Por su parte, Mónica Isabel Ghilardi, de 52 años, quien era la actual presidente de la Junta, enfrenta siete cargos, que incluyen extorsión y hurto mayor y le impusieron una fianza de 575.000 dólares.

“Esas personas debían trabajar por el bien de su comunidad y tenían una obligación fiduciaria con los más de 18.000 dueños de las casi 7.000 residencias de los Hammocks”, subrayó la letrada.

“Las verdaderas víctimas son los dueños. El dinero que ellos pagaron para el cuidado de su comunidad fue enviado a los bolsillos de Gallego y su esposo”.

La fiscal explicó que los acusados enviaron un total de 173 cheques a tres empresas que actuaban como proveedoras de servicios de la Asociación -Excelent Services & Work LLC, Cima Solution Inc, Nikkii Trade Equipment-. Sin embargo, estas fueron creadas con el único propósito de lavar dinero.

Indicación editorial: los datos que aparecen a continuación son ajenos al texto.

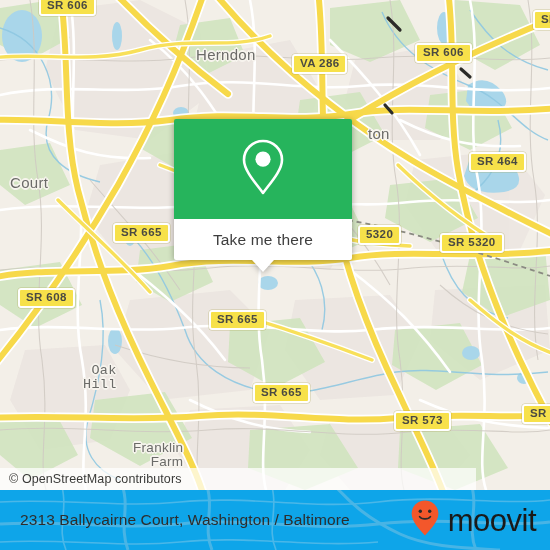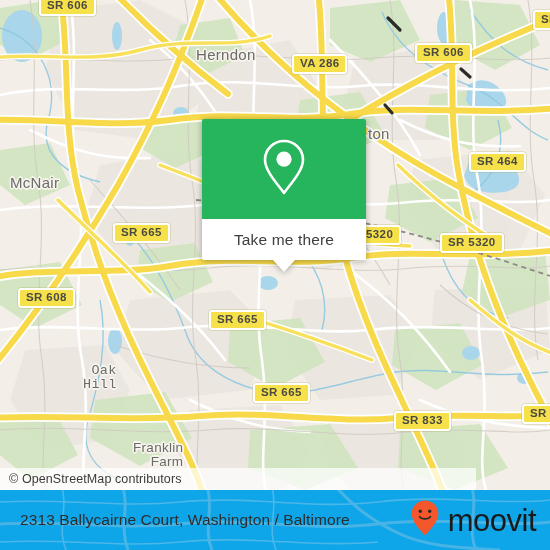"McNair" div.place-label { text: McNair -> Court }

Al frente de las empresas aparecía González, el esposo de Gallego, quien se encargaba de hacer perder el rastro de los fondos.

La comunidad de Hammocks se encuentra 24 millas al sur oeste de Miami, al oeste de Kendall. Es la más grande asociación de propietarios de Florida. A principio de año, los vecinos de la comunidad denunciaron irregularidades en las elecciones de los miembros de la Junta Directiva. Además, en marzo se quejaron cuando les subieron un 400% las cuotas mensuales de mantenimientos y los servicios.